I try to be mindful: I don’t want to do anything that would hurt anyone else, I don’t want to do anything that would hurt me. It hasn’t always been that way.

When I was in the revolving door of the mental health system my life was chaotic. In crisis a lot of the time. They tried anti-depressants, anti-psychotics, stuff to calm me down, stuff to lift my mood; talking therapies, ECT; in-patient and out-patient. And still I could be violent towards others (throwing anything that came to hand in the direction of anyone who annoyed me) and always violent to myself. Self-harm was my prime coping strategy and many times I made suicide attempts.

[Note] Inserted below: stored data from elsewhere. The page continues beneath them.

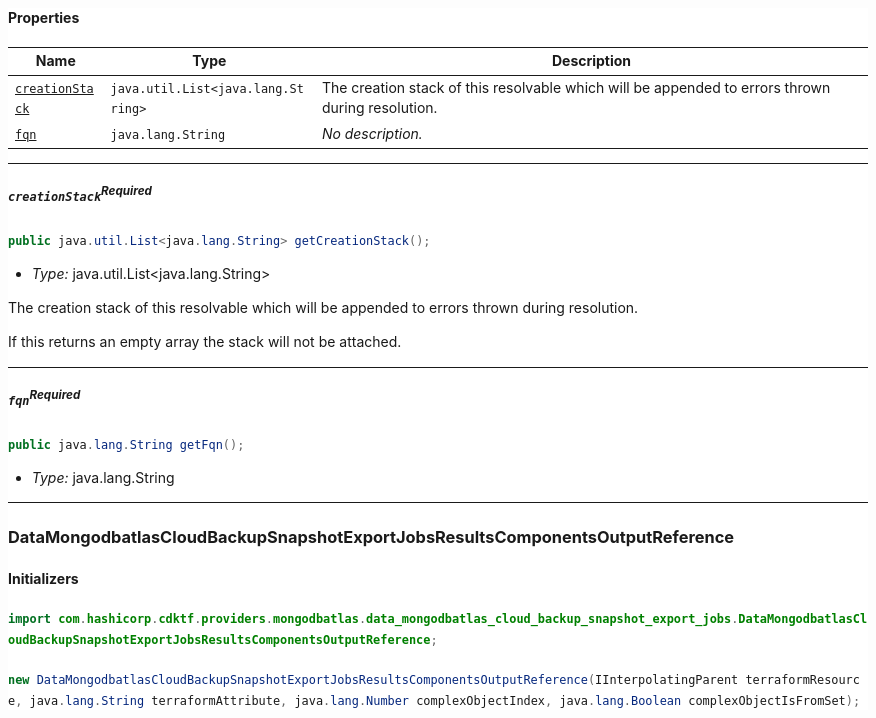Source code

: #### Properties <a name="Properties" id="Properties"></a>

| **Name** | **Type** | **Description** |
| --- | --- | --- |
| <code><a href="#@cdktf/provider-mongodbatlas.dataMongodbatlasCloudBackupSnapshotExportJobs.DataMongodbatlasCloudBackupSnapshotExportJobsResultsComponentsList.property.creationStack">creationStack</a></code> | <code>java.util.List<java.lang.String></code> | The creation stack of this resolvable which will be appended to errors thrown during resolution. |
| <code><a href="#@cdktf/provider-mongodbatlas.dataMongodbatlasCloudBackupSnapshotExportJobs.DataMongodbatlasCloudBackupSnapshotExportJobsResultsComponentsList.property.fqn">fqn</a></code> | <code>java.lang.String</code> | *No description.* |

---

##### `creationStack`<sup>Required</sup> <a name="creationStack" id="@cdktf/provider-mongodbatlas.dataMongodbatlasCloudBackupSnapshotExportJobs.DataMongodbatlasCloudBackupSnapshotExportJobsResultsComponentsList.property.creationStack"></a>

```java
public java.util.List<java.lang.String> getCreationStack();
```

- *Type:* java.util.List<java.lang.String>

The creation stack of this resolvable which will be appended to errors thrown during resolution.

If this returns an empty array the stack will not be attached.

---

##### `fqn`<sup>Required</sup> <a name="fqn" id="@cdktf/provider-mongodbatlas.dataMongodbatlasCloudBackupSnapshotExportJobs.DataMongodbatlasCloudBackupSnapshotExportJobsResultsComponentsList.property.fqn"></a>

```java
public java.lang.String getFqn();
```

- *Type:* java.lang.String

---


### DataMongodbatlasCloudBackupSnapshotExportJobsResultsComponentsOutputReference <a name="DataMongodbatlasCloudBackupSnapshotExportJobsResultsComponentsOutputReference" id="@cdktf/provider-mongodbatlas.dataMongodbatlasCloudBackupSnapshotExportJobs.DataMongodbatlasCloudBackupSnapshotExportJobsResultsComponentsOutputReference"></a>

#### Initializers <a name="Initializers" id="@cdktf/provider-mongodbatlas.dataMongodbatlasCloudBackupSnapshotExportJobs.DataMongodbatlasCloudBackupSnapshotExportJobsResultsComponentsOutputReference.Initializer"></a>

```java
import com.hashicorp.cdktf.providers.mongodbatlas.data_mongodbatlas_cloud_backup_snapshot_export_jobs.DataMongodbatlasCloudBackupSnapshotExportJobsResultsComponentsOutputReference;

new DataMongodbatlasCloudBackupSnapshotExportJobsResultsComponentsOutputReference(IInterpolatingParent terraformResource, java.lang.String terraformAttribute, java.lang.Number complexObjectIndex, java.lang.Boolean complexObjectIsFromSet);
```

Last year I was referred to a Mindfulness group. Way too many hours plodding through a workbook that expected – demanded – total commitment; exercises to do each day between sessions, sheet to complete. I shut down when the very first exercise involved total mindful immersion in eating a raisin. What? I hate dried fruit. The sweetness. The texture. The way it sticks to your teeth. No way could I even think about it. But then I didn’t know I was on the spectrum. And so the weeks went on with me trying to be involved in the group knowing that I did no homework. The others felt guilty that they weren’t committed enough. In fact I did feel that the whole thing revolved around hanging a huge guilt trip on you. I felt that giving lip-service to this charade of MacMindfulness was all it deserved.

Don’t get me wrong. I’ve meditated – but in a ‘proper’, not-for-profit meditation group, when I’ve visited my friend in South Australia. She runs such a group and once she brought a friend who taught us the Buddhist cleansing breath.

And so last November, having recently been diagnosed ASD I drew up a plan for my days and included ‘Being Mindful’ each day. So each day, hopefully around the same time but I certainly don’t beat myself up if it isn’t, I do a 3 minute breathing space exercise. I’d be lying if I said it hasn’t made a difference. Sometimes I find myself getting a bit fraught and I say to my husband – I haven’t had my 3 minutes. I take time out and feel so much better. And if my mind wanders, so what? I tend to find that I’m thinking about positive things, I’m never distressed, and I’m certainly not emotionally uncomfortable.

I’m not going to advocate that you start full-on mindfulness. Certainly not the kind that I’ve come across – that would be hypocritical. But being mindful on your own terms and in your own space may help. As long as you’re comfortable, you can do worse than try.

Being creative is the mainstay of my life, and poetry, prose, and photography is where I express my deepest emotions. I also enjoy the challenge of design and create jewellery, fabric bags, and garments and home items in yarn. Diagnosed with ASD at the age of 68 after fifty years in and out of the mental health system, I now aim to explore and share my experiences over these years. Apart from blogs and short articles I'll share my life in my verse and images.